=== Problem statement ===
Look through the material beneath and copy each line with the word "Normal".

=== Exercise input ===
—————

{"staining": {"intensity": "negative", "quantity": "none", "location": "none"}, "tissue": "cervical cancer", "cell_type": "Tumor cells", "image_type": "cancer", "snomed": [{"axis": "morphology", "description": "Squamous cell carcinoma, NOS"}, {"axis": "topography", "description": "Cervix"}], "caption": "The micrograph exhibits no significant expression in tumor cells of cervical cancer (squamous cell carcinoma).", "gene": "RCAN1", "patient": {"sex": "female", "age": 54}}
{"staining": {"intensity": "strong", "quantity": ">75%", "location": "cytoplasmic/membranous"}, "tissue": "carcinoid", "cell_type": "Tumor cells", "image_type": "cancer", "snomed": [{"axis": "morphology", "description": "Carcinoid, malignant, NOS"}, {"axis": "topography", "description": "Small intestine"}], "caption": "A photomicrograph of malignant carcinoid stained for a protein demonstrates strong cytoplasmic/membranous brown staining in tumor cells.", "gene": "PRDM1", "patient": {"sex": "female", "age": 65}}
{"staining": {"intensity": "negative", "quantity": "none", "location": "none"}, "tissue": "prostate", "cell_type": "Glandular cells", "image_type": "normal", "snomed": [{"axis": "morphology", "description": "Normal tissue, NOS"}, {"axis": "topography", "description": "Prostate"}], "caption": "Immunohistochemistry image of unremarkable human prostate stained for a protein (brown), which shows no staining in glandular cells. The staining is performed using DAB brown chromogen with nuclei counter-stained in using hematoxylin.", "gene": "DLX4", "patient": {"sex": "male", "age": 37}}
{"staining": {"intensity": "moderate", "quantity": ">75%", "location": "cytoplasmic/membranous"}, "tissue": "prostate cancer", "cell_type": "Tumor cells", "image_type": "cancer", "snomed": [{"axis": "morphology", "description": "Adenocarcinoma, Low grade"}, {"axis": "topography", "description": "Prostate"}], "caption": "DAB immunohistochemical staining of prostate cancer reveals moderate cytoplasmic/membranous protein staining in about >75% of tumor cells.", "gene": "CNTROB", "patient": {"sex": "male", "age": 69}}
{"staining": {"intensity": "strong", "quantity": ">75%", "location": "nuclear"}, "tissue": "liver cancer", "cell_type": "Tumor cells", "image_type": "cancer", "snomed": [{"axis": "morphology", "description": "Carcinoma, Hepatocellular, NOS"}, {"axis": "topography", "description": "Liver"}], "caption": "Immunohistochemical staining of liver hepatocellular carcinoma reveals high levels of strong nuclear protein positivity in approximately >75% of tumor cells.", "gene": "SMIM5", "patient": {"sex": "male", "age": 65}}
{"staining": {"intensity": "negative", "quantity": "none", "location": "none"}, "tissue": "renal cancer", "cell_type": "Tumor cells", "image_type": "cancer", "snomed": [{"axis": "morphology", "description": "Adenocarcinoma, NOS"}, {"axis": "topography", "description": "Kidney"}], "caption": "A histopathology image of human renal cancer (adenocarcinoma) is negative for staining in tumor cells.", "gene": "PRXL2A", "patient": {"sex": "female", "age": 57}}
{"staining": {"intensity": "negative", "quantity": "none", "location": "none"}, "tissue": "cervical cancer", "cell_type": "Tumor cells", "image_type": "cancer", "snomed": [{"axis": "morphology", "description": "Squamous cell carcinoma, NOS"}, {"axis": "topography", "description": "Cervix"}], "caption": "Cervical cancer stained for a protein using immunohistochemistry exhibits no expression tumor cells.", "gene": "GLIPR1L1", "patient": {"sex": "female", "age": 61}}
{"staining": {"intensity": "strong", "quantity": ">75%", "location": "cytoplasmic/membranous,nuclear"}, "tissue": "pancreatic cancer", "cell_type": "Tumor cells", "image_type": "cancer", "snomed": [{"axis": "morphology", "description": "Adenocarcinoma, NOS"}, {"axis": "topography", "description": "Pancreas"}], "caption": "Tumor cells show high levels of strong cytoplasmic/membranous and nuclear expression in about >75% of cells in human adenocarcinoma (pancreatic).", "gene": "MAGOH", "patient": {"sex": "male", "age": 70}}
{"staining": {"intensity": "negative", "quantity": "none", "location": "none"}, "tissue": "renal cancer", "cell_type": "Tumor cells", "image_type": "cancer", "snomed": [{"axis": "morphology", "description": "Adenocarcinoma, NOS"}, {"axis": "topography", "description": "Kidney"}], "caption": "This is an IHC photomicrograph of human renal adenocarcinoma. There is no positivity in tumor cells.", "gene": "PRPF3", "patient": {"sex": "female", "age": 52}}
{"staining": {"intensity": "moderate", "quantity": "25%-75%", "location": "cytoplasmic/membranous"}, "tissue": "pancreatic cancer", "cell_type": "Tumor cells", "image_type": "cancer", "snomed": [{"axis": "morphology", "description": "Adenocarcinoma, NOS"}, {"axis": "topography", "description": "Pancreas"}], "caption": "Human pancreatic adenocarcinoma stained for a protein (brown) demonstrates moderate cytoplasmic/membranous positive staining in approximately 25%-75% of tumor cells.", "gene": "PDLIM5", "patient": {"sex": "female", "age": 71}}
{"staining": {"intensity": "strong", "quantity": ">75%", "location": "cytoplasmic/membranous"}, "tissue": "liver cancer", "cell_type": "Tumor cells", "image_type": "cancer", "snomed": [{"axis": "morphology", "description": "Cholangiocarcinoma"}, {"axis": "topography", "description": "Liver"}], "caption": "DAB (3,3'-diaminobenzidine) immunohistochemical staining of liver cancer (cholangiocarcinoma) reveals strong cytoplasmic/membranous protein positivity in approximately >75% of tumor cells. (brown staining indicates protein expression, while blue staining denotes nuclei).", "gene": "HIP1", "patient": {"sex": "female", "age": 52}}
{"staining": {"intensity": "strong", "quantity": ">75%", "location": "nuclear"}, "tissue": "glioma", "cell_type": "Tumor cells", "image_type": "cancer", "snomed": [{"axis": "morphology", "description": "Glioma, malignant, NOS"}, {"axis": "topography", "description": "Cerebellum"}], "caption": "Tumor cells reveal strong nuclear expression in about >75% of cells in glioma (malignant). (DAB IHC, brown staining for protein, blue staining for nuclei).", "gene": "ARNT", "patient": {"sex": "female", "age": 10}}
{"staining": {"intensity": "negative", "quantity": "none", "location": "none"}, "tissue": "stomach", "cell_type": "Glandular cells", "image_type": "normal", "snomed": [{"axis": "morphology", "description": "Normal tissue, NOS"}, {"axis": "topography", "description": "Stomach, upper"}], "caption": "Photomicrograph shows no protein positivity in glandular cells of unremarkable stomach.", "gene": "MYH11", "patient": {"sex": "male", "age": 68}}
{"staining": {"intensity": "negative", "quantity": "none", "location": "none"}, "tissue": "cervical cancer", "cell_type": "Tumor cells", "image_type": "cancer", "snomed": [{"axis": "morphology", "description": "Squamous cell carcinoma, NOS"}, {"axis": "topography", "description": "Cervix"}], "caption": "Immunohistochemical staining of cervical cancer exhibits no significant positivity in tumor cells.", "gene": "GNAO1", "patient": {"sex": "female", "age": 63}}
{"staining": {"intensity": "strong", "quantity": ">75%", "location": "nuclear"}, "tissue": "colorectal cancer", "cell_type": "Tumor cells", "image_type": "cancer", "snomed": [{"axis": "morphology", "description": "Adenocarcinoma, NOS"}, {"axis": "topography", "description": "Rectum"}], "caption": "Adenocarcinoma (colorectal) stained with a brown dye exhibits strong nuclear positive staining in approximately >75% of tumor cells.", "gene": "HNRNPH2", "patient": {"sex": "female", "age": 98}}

—————

=== Reply to the exercise ===
{"staining": {"intensity": "negative", "quantity": "none", "location": "none"}, "tissue": "prostate", "cell_type": "Glandular cells", "image_type": "normal", "snomed": [{"axis": "morphology", "description": "Normal tissue, NOS"}, {"axis": "topography", "description": "Prostate"}], "caption": "Immunohistochemistry image of unremarkable human prostate stained for a protein (brown), which shows no staining in glandular cells. The staining is performed using DAB brown chromogen with nuclei counter-stained in using hematoxylin.", "gene": "DLX4", "patient": {"sex": "male", "age": 37}}
{"staining": {"intensity": "negative", "quantity": "none", "location": "none"}, "tissue": "stomach", "cell_type": "Glandular cells", "image_type": "normal", "snomed": [{"axis": "morphology", "description": "Normal tissue, NOS"}, {"axis": "topography", "description": "Stomach, upper"}], "caption": "Photomicrograph shows no protein positivity in glandular cells of unremarkable stomach.", "gene": "MYH11", "patient": {"sex": "male", "age": 68}}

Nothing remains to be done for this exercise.